Most of sprawling Delhi is best navigated on wheels—hire a car, taxi, or auto-rickshaw to get around. In contrast, the narrow lanes of Old Delhi are a walker's delight, though you can hop on a cycle rickshaw if you get tired. Most people speak workable English, so don't assume there will be an insurmountable language barrier.
The challenge Delhi presents is to find areas—beyond the Old City—in which walking is a viable mode of exploration. One of these areas is the central British-built commercial hub, Connaught Place. "CP" is a tourist magnet for its travel agent bucket shops, restaurants, and shops, as well as proximity to a number of mid-range and budget hotels. It’s also the location of Delhi’s main Metro station and can be a pleasant area to meander along colonnaded circles, or people-watch in the central park. There are plenty of shopping options nearby, including the street market, Janpath, where everything from brightly colored kolhapuri slippers to designer overstock to incense and natural soaps can be found. Keep in mind that even though it's commonly referred to as Connaught Place, the name was officially changed to Rajiv Chowk, which is what you'll see on metro stops and maps.
Around the hubs of Connaught Place and India Gate is the British-built city. This is the seat of the Indian government, with Rashtrapati Bhavan (the Presidential Palace), the North and South Secretariats, Sansad Bhavan (Parliament House), and India Gate (a monument to British Indian Army soldiers killed in World War I and the Afghan wars) within a tight radius. Getting ice cream at India Gate’s huge lawns or boating in the ornamental canals here are "very Delhi" things to do. Many museums are nearby, including the National Gallery of Modern Art and the National Museum.

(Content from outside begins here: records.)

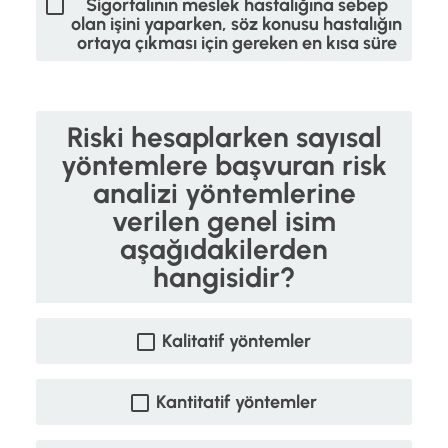
Sigortalının meslek hastalığına sebep
olan işini yaparken, söz konusu hastalığın
ortaya çıkması için gereken en kısa süre
Riski hesaplarken sayısal
yöntemlere başvuran risk
analizi yöntemlerine
verilen genel isim
aşağıdakilerden
hangisidir?
Kalitatif yöntemler
Kantitatif yöntemler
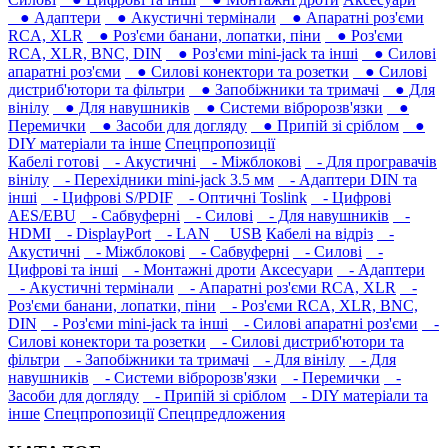
● Адаптери
● Акустичні термінали
● Апаратні роз'єми
RCA, XLR
● Роз'єми банани, лопатки, піни
● Роз'єми
RCA, XLR, BNC, DIN
● Роз'єми mini-jack та інші
● Силові
апаратні роз'єми
● Силові конектори та розетки
● Силові
дистриб'ютори та фільтри
● Запобіжники та тримачі
● Для
вінілу
● Для навушників‎
● Системи вібророзв'язки
●
Перемички
● Засоби для догляду
● Припій зі сріблом
●
DIY матеріали та інше
Спецпропозиції
Кабелі готові
- Акустичні
- Міжблокові
- Для програвачів
вінілу
- Перехідники mini-jack 3.5 мм
- Адаптери DIN та
інші
- Цифрові S/PDIF
- Оптичні Toslink
- Цифрові
AES/EBU
- Сабвуферні
- Силові
- Для навушників‎
-
HDMI
- DisplayPort
- LAN
USB
Кабелі на відріз
-
Акустичні
- Міжблокові
- Сабвуферні
- Силові
-
Цифрові та інші
- Монтажні дроти
Аксесуари
- Адаптери
- Акустичні термінали
- Апаратні роз'єми RCA, XLR
-
Роз'єми банани, лопатки, піни
- Роз'єми RCA, XLR, BNC,
DIN
- Роз'єми mini-jack та інші
- Силові апаратні роз'єми
-
Силові конектори та розетки
- Силові дистриб'ютори та
фільтри
- Запобіжники та тримачі
- Для вінілу
- Для
навушників‎
- Системи вібророзв'язки
- Перемички
-
Засоби для догляду
- Припій зі сріблом
- DIY матеріали та
інше
Спецпропозиції
Спецпредложения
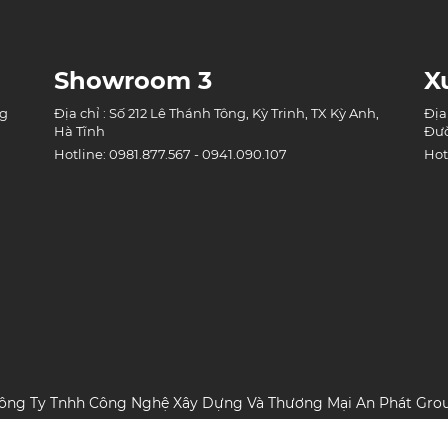
Showroom 3
X
ng
Địa chỉ : Số 212 Lê Thánh Tông, Kỳ Trinh, TX Kỳ Anh,
Địa
Hà Tĩnh
Đườ
Hotline: 0981.877.567 - 0941.090.107
Hot
ông Ty Tnhh Công Nghệ Xây Dựng Và Thương Mại An Phát Gro
MST: 3002152518 | Ngày Cấp: 06/02/2020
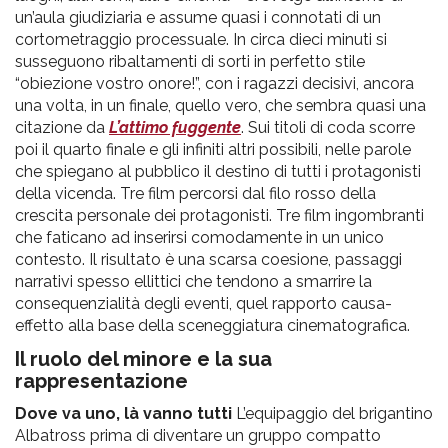
un’aula giudiziaria e assume quasi i connotati di un
cortometraggio processuale. In circa dieci minuti si
susseguono ribaltamenti di sorti in perfetto stile
“obiezione vostro onore!”, con i ragazzi decisivi, ancora
una volta, in un finale, quello vero, che sembra quasi una
citazione da
L’attimo fuggente
. Sui titoli di coda scorre
poi il quarto finale e gli infiniti altri possibili, nelle parole
che spiegano al pubblico il destino di tutti i protagonisti
della vicenda. Tre film percorsi dal filo rosso della
crescita personale dei protagonisti. Tre film ingombranti
che faticano ad inserirsi comodamente in un unico
contesto. Il risultato è una scarsa coesione, passaggi
narrativi spesso ellittici che tendono a smarrire la
consequenzialità degli eventi, quel rapporto causa-
effetto alla base della sceneggiatura cinematografica.
Il ruolo del minore e la sua
rappresentazione
Dove va uno, là vanno tutti
L’equipaggio del brigantino
Albatross prima di diventare un gruppo compatto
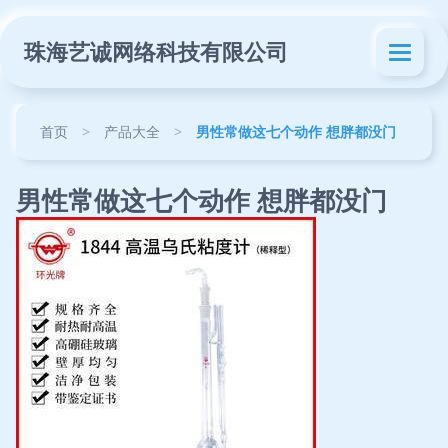
珠海艺诚网络科技有限公司
首页
>
产品大全
>
男性常做这七个动作 想胖都没门
男性常做这七个动作 想胖都没门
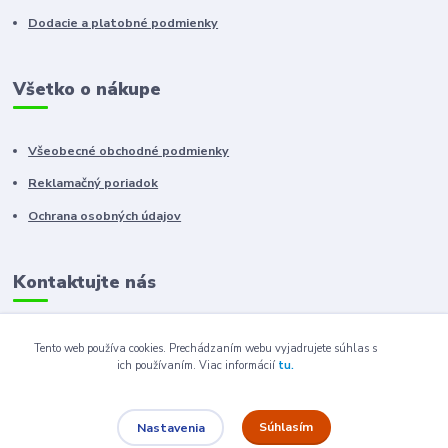
Dodacie a platobné podmienky
Všetko o nákupe
Všeobecné obchodné podmienky
Reklamačný poriadok
Ochrana osobných údajov
Kontaktujte nás
+421 910 222 333
Tento web používa cookies. Prechádzaním webu vyjadrujete súhlas s
ich používaním.
Viac informácií
tu.
+421 52 788 46 41
sales@elron.eu.sk
Súhlasím
Nastavenia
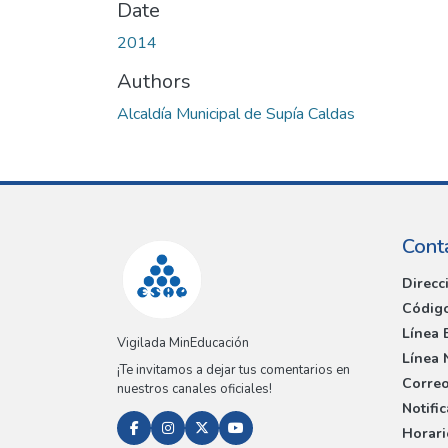
Date
2014
Authors
Alcaldía Municipal de Supía Caldas
Cont
Direcc
Código
Línea 
Vigilada MinEducación
Línea 
¡Te invitamos a dejar tus comentarios en
Correo
nuestros canales oficiales!
Notifi
Horari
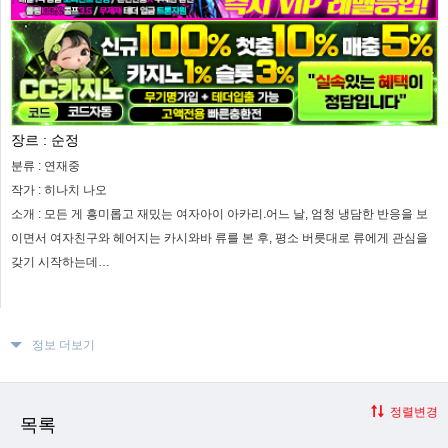
장르 :
순정
분류 :
연재중
작가 :
히나치 나오
소개 :
모든 게 흥미롭고 재밌는 여자아이 아카리.어느 날, 엄청 냉담한 반응을 보
이면서 여자친구와 헤어지는 카시와바 류를 본 후, 평소 버릇대로 류에게 관심을
갖기 시작하는데…
정보 더보기
정렬변경
목록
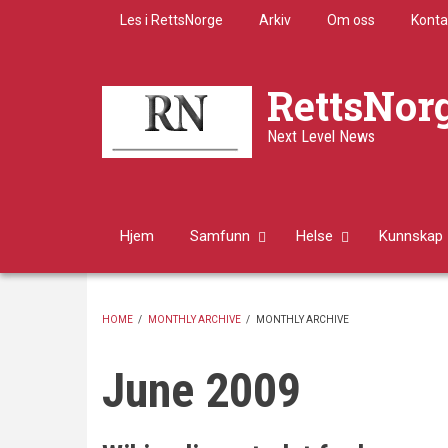
Skip
Les i RettsNorge
Arkiv
Om oss
Konta
to
main
content
RettsNor
Next Level News
Hjem
Samfunn
Helse
Kunnskap
HOME
/
MONTHLY ARCHIVE
/
MONTHLY ARCHIVE
BREADCRUMB
June 2009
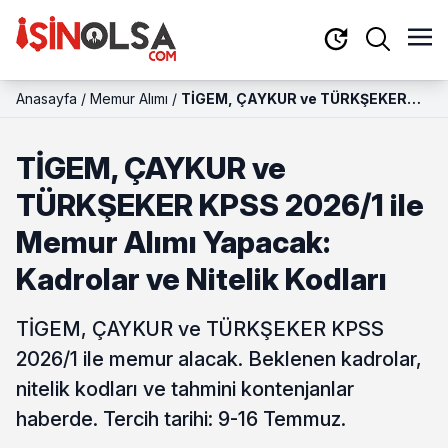
Anasayfa
/
Memur Alımı
/
TİGEM, ÇAYKUR ve TÜRKŞEKER
KPSS 2026/1 ile Memur Alımı
Yapacak: Kadrolar ve Nitelik
TİGEM, ÇAYKUR ve
Kodları
TÜRKŞEKER KPSS 2026/1 ile
Memur Alımı Yapacak:
Kadrolar ve Nitelik Kodları
TİGEM, ÇAYKUR ve TÜRKŞEKER KPSS
2026/1 ile memur alacak. Beklenen kadrolar,
nitelik kodları ve tahmini kontenjanlar
haberde. Tercih tarihi: 9-16 Temmuz.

Also here are the palatial residences of the affluent and lavish government bungalows. Khan Market, one of Asia’s most expensive retail locations, is perfectly at home in this setting. It’s also the place where Delhi’s expats feel most at home, with its coffee shops and multiple ATMs. Down the road is Delhi’s green lung, Lodhi Gardens, and several cultural centers, including the elite’s mainstays the India International Centre and the India Habitat Centre (performances are pretty much on tap, especially in winter).
The mostly residential areas of South Delhi, West Delhi, North Delhi, and East Delhi (across the Yamuna) all have their own flavor, but visitors are most likely to venture into the neighborhoods, markets, and monuments of the first, roughly defined as south of Lodhi Road. In between semi-gated colonies are a good mix of urban villages, hectic alleyways, posh markets, and office complexes. Some of the city’s oldest monuments can be found here, as well as some of its newest monuments to modernity: the massive malls squatting southward, en route to mega-suburb Gurgaon. The hippest of Delhi’s hot spots though, is not a mall, but a gentrified urban village—Hauz Khas Village—with boutiques and trendy restaurants nestled atop each other along narrow alleys, next to a 13th-century reservoir and several Sultanate ruins.